On Jan. 8, a team of agents from the country's Judicial Investigation Agency gathered documents from two Nature Air offices and from the DCAG, the government entity responsible for overseeing civil aviation. The following day, Jorge Valverde Esquivel, the airline's operations manager resigned after reportedly telling the DGAC that there were "irregularities in the operation of the company," according to the Costa Rica Star.

The resignation of Valverede brought to four the number of employees Nature Air has lost recently, and in a Jan. 11 letter to the airline, the DCAG said Nature Air is no longer sufficiently staffed to ensure safe operations. It noted Valverde's resignation, the extended sick leave of the airline's safety director, Rodney Duran, and the death of the pilot, Juan Manuel Retana Chinchilla. A second pilot, Emma Ramos Calderón, also died in the crash.

Nature Air provided both scheduled domestic and regional flights and charters on single- and twin-engine aircraft. It had been hired to take nine tourists and their American guide from the Pacific Coast Province of Guanacaste. The group was traveling in a single-engine Cessna 208B, but shortly after takeoff on New Year's Eve, it crashed into the side of a mountain.
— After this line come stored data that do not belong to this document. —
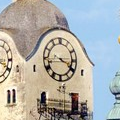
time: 3:43
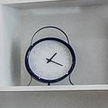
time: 1:18
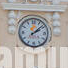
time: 2:08
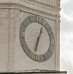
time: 12:32
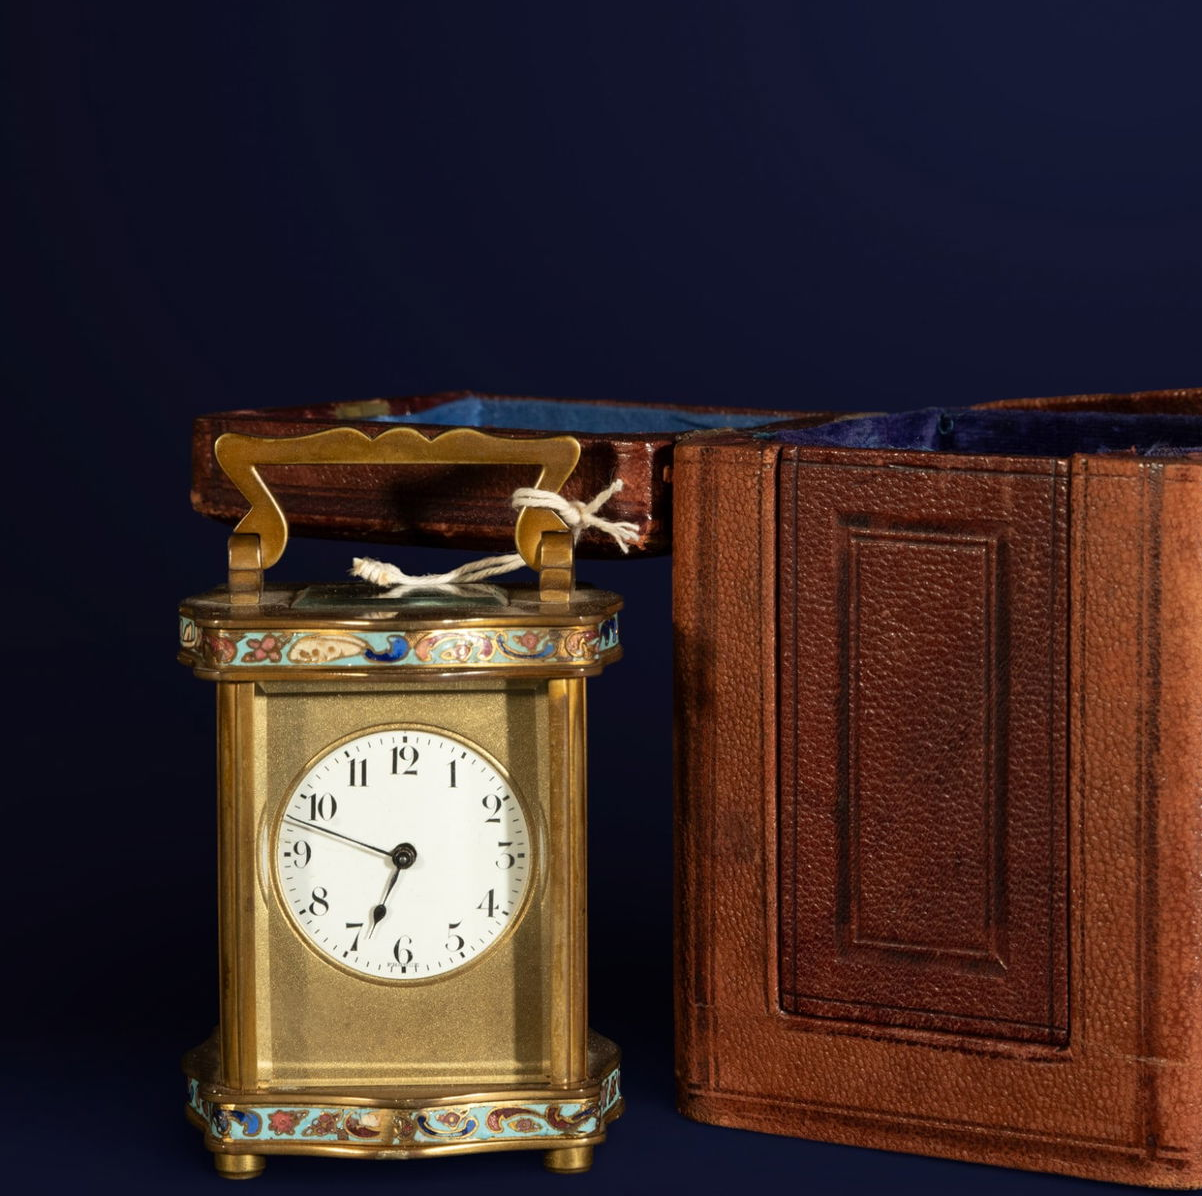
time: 6:47
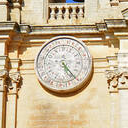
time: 5:23
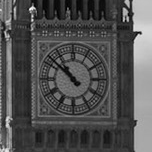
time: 10:51
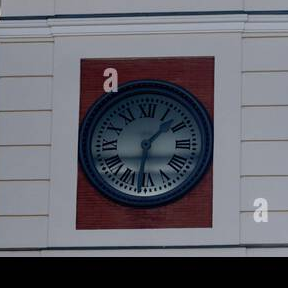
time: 1:31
Today, the Costa Rica Star reported that the bodies of all 12 victims had been released to their families, with the last of the 10 Americans repatriated to the United States at the end of last week.  Photos posted on a Costa Rica website showed the loading of the caskets of William and Zachary Steinberg onto a Copa Airlines airplane. William was a student at the University of Pennsylvania, and Zachary studied at Johns Hopkins. They were on vacation with their parents and younger brother Matthew. They were from Scarsdale, New York.